Outra questão que devemos considerar é a do que pode acontecer se essa região cerebral sofrer uma lesão ou trauma, temos algumas possibilidades do que poderá acontecer como você verá abaixo:

Extrema desorganização e comprometimento na habilidade de planejamento

A pessoa não consegue terminar uma atividade iniciada, pois é incapaz de sequencializar etapas para atingir um objetivo, por exemplo.

Prejuízo na tomada de decisão

Por exemplo: um sujeito decide por algo aparentemente vantajoso, mas que no longo prazo traz sérios prejuízos. Uma pessoa com esse tipo de alteração não é capaz de prever as consequências das decisões que toma.

Desinibição comportamental

Exemplo: xingar as pessoas ou falar o que vier a cabeça sem pensar.

– Flutuação atencional

Por exemplo: o foco de atenção se torna lábil (instável) e a pessoa perde a meta/objetivo do que estava fazendo, como quando está fazendo uma atividade qualquer e interrompe para atender ao telefone e quando desliga não retoma a atividade que fazia anteriormente.

Dificuldade em flexibilizar o pensamento

Exemplo: muita rigidez expressa na dificuldade de pensar em soluções e estratégias alternativas para solucionar um problema, seja ele de que natureza for.

Comprometimento na habilidade de solucionar problema

Essa nem precisa de exemplos.

Alteração da personalidade

Como exemplo podemos pensar no *caso Phineas Gage que se comporta de forma diferente ao período pré-lesão. Passando a fazer uso de linguagem obscena, torna-se um piadista em situações cujo contexto social requer certa polidez. Este caso é muito citado nos textos de neurociências e neuropsicologia.

Exposição a comportamentos de risco

Exemplo: o sujeito desrespeita autoridades ou hierarquias, faz uso de drogas.

Falta de iniciativa

O sujeito não inicia um comportamento sozinho, só toma a iniciativa se for solicitado.

Desregulação emocional

A pessoa apresenta o humor lábil e oscilante, irritabilidade e agressividade, por exemplo.
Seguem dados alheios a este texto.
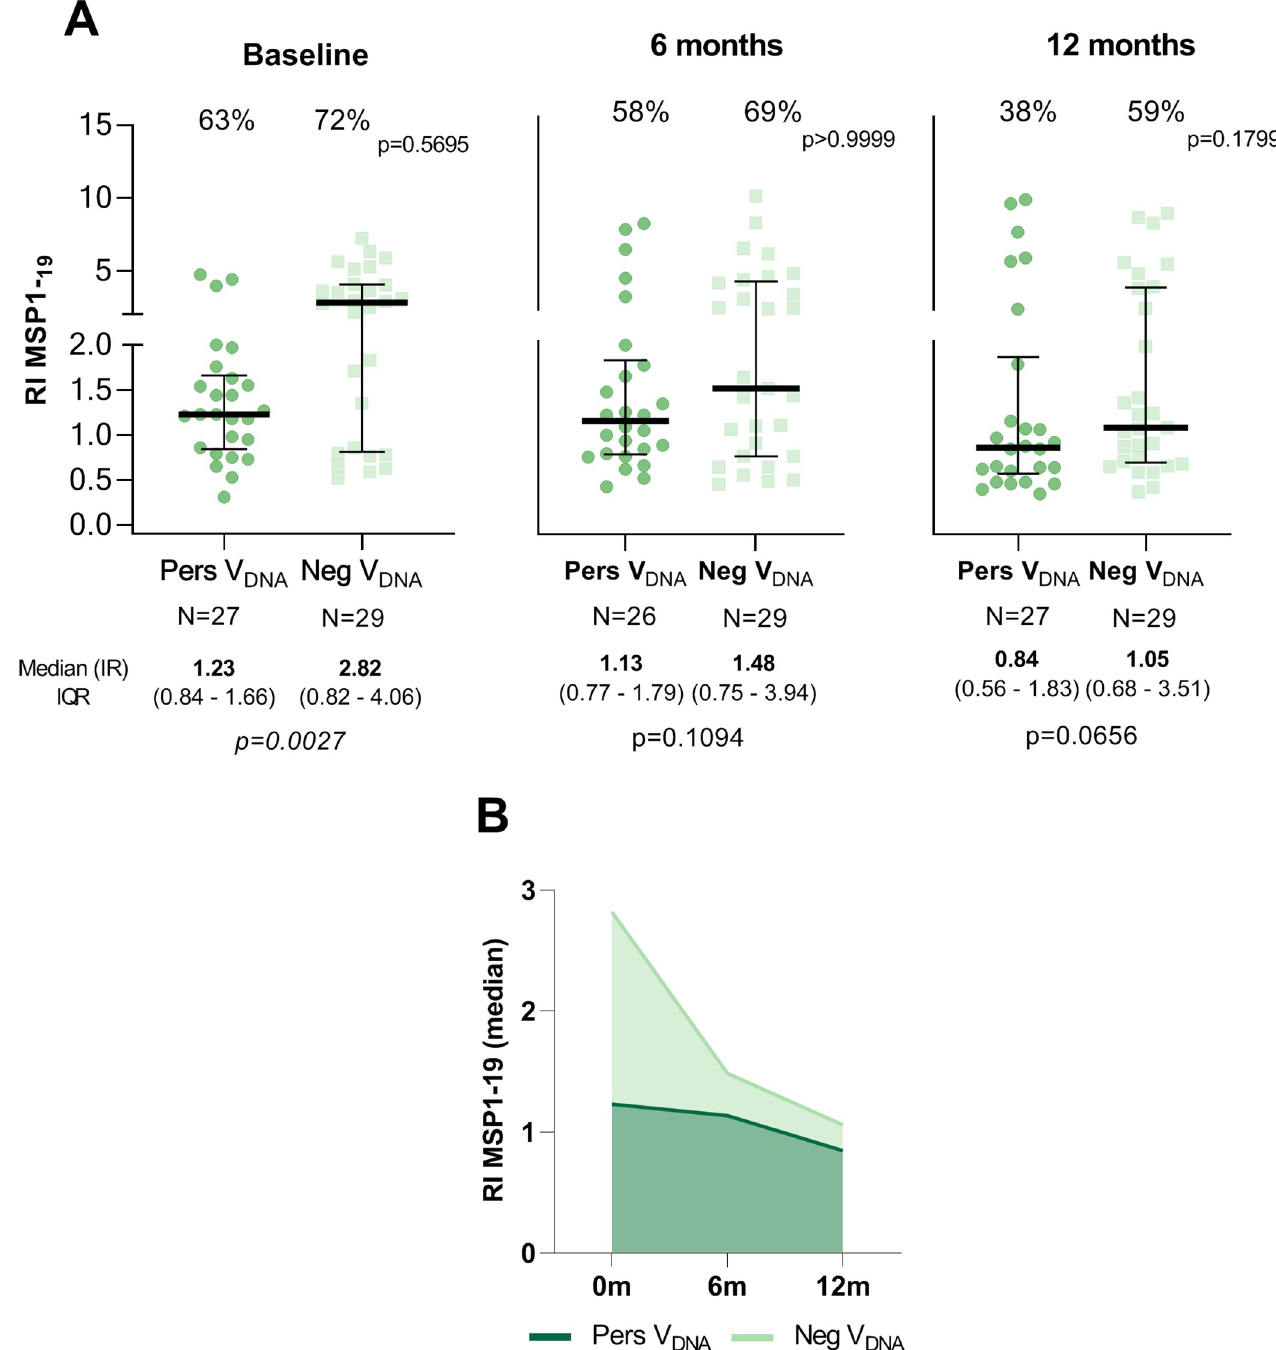
Fig 4. Profile of IgG antibody response against the 19-kDa C-terminal region of the Merozoite Surface Protein-1 (MSP1-19) in individuals with (PersV DNA ) or without (NegV DNA ) persistent viral DNA over the follow-up period. In A, results are shown by cross-sectional surveys (baseline, 6- and 12-month), with individual data points expressed as ELISA Reactivity Index (RI) and shown here as a scatter dot plots with lines showing the median with interquartile range (IQR). In B, medians of RIs overtime for each group. Numbers in the top and bottom of each graphic represent the proportion of responders (%) and median (RI) with IQR values, respectively; p-values for significant difference between groups were included and calculated as described in methods. Reactivity Index (RI) was calculated as described in methods and RI > 1 corresponded to an ELISA-positive response.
Como vimos lesões ou disfunções nas regiões pré-frontais dos lobos frontais podem resultar em perturbações das funções executivas e consequentemente afetariam indiretamente todos os processos cognitivos. Portanto, uma correta avaliação do quadro clínico, incluindo uma avaliação neuropsicológica, poderá auxiliar no entendimento dos problemas cognitivos e especialmente na formulação de um adequado plano de tratamento, levando em consideração as habilidades e dificuldades do paciente.

* Phineas Gage (1823-1860) foi um operário americano que, num acidente com explosivos, teve seu cérebro perfurado por uma barra de metal, sobrevivendo apesar da gravidade do acidente. Após o ocorrido, Phineas, que aparentemente não tinha sequelas, apresentou uma mudança acentuada de comportamento, sendo objeto para estudos entre neurocientistas.